许映真则笑道:“那就承你吉言了。”
“不过你似乎只是外门弟子,还不会施展雷光咒,这可是年末重点考校的术法,怎么半点不急呢?”
王崔顿时呐呐不言,神色讪讪,不自觉间已将凑过来的身子朝回缩了去。
许映真则也重新将目光投回那一幅悬空的墨山图。
如今已至一年之秋,明阳洞中的几百弟子,实则十之近九都已能把握雷光咒的关窍。
她心中暗道:“二师姐说过,外门弟子服不似法阁放给内门众人的乃是法衣,仅是品质上乘的布料裁制,所以会被磨损,一年一。而这人身上的衣物若没穿过四五个月才怪,却同我道施展不出雷光咒。”
“其他资质欠缺,尚无法施展的弟子都在竭力练习,求方长老指教。这王崔却能腾出心神对我送上夸赞之语?”

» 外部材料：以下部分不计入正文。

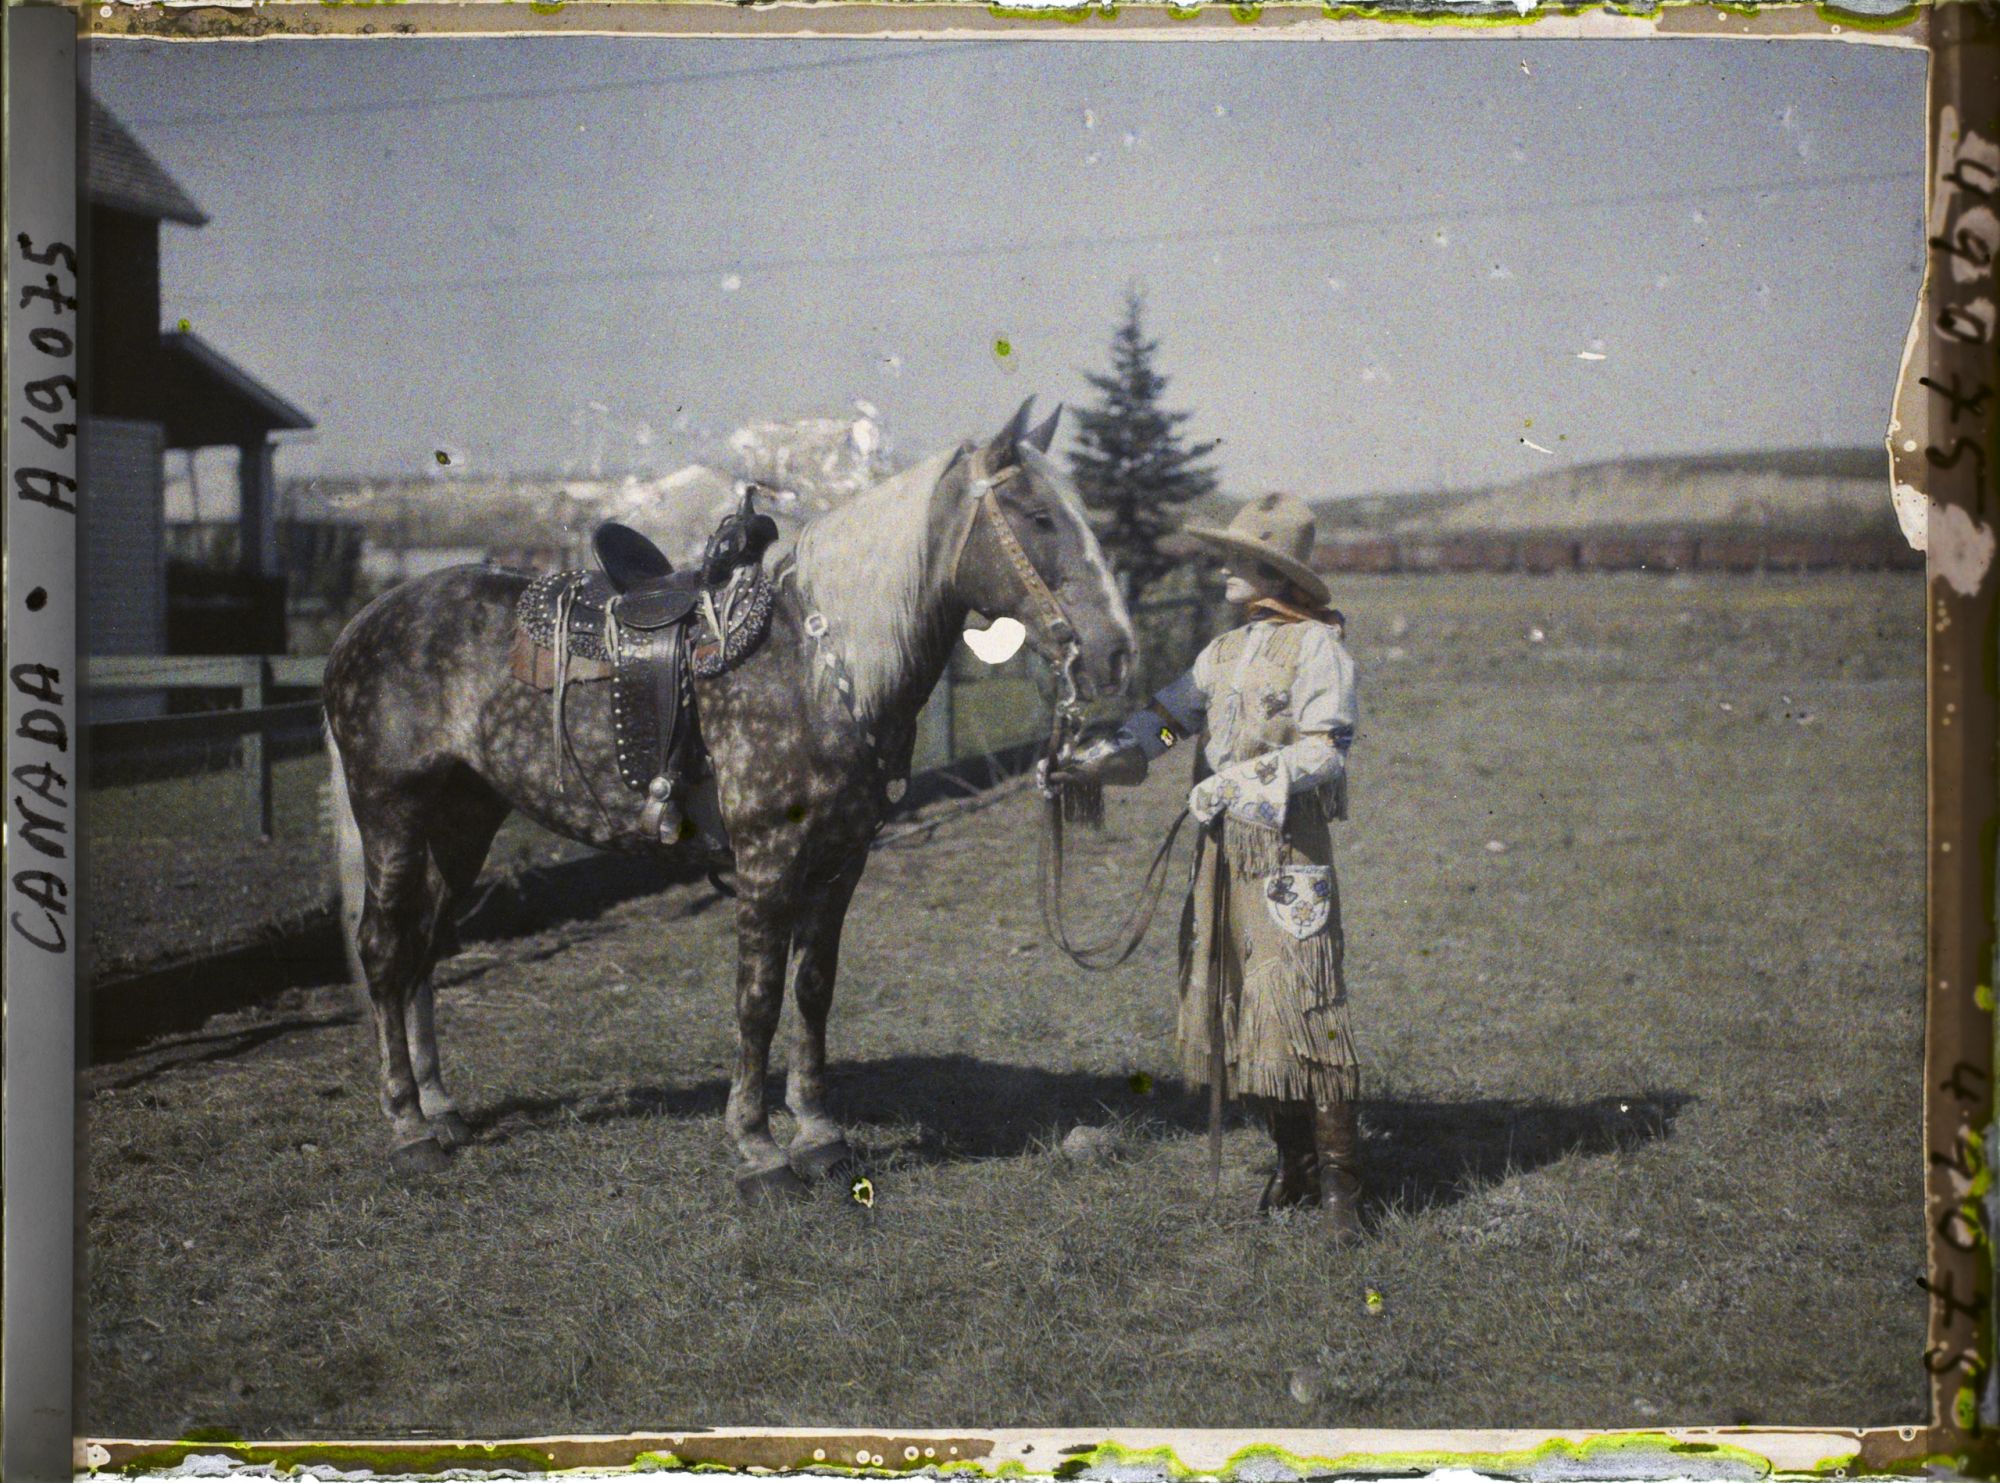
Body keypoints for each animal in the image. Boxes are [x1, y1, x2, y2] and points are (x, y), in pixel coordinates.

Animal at [322, 398, 1136, 1197]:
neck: (818, 666)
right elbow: (758, 997)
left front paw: (818, 1134)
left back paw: (442, 1109)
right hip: (392, 815)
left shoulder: (840, 862)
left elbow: (813, 989)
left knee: (425, 947)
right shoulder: (768, 860)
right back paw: (409, 1127)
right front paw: (757, 1148)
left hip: (464, 822)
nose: (1116, 653)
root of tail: (366, 622)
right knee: (385, 949)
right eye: (1039, 517)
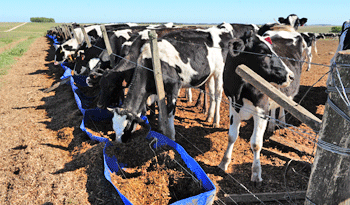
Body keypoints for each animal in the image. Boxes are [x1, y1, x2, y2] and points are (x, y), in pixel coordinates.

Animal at [220, 27, 304, 183]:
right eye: (263, 52)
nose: (291, 76)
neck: (240, 92)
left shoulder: (261, 110)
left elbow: (256, 143)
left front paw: (256, 173)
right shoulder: (233, 106)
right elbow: (231, 136)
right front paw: (224, 163)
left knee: (281, 105)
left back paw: (281, 123)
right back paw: (271, 126)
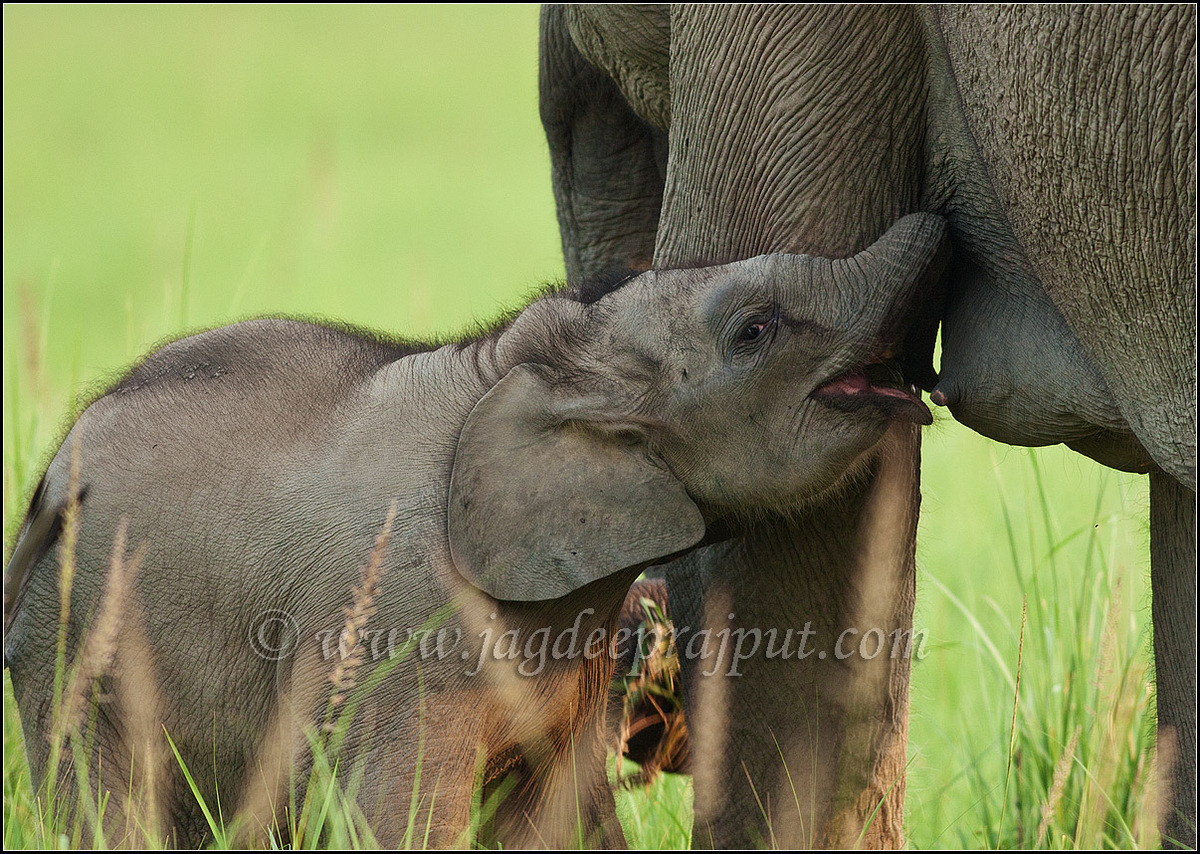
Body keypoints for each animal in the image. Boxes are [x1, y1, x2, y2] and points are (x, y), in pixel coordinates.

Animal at [3, 214, 948, 847]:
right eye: (756, 330)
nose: (937, 218)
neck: (517, 365)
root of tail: (51, 475)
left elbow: (552, 819)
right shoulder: (397, 641)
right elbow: (402, 817)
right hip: (77, 633)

许映真将此事暂且抛之脑后,而将心神全聚于调动体内法力,运至掌心。
她口中低诵法诀,双手掐动,法力泛着白玉莹光,隐约间,已见雷光闪烁。
许映真如今修行道经也不过三日光景,第一重泥胎境的法力瞬息便被抽去七成,而那缕雷光在她掌心跳跃,纤细却存在。
她眸色一喜,朝墨山图推掌而去,刹那雷光便劲射而出,被那法器吞没。
方才方三居讲过,这雷光咒大致可分为三重,一则雷光乍现,二则雷聚为团,修至最后可催出掌心雷霆。虽不入流,但在泥胎境中,也为一道威力不俗之术。
“如今我便该是第一重,雷光乍现。”
许映真分析缺漏,重新推衍先前运转的不当之处。
“我的法力尚浅,还需勤勉修行,不过先前催动术法时若能更为流畅些,想必是能缩小损耗的。”
她心神沉入此中,便不见旁的王崔已瞪大双眼。
“这女弟子分明来明阳洞,被收入门下怕是不足三四日,定然是第一次接触术法,竟是次施术便成功?不愧是天悬法脉的传人。”
他不由攥紧双拳,眸底神色复杂,低下头去,不敢叫旁人窥见。
而亦有旁的弟子关注到许映真的动静,一时窃窃私语。
圆台上的方三居本在指点愚钝弟子如何催动法力,听得这绝非法咒的声音,顿时面色一肃,朗声道。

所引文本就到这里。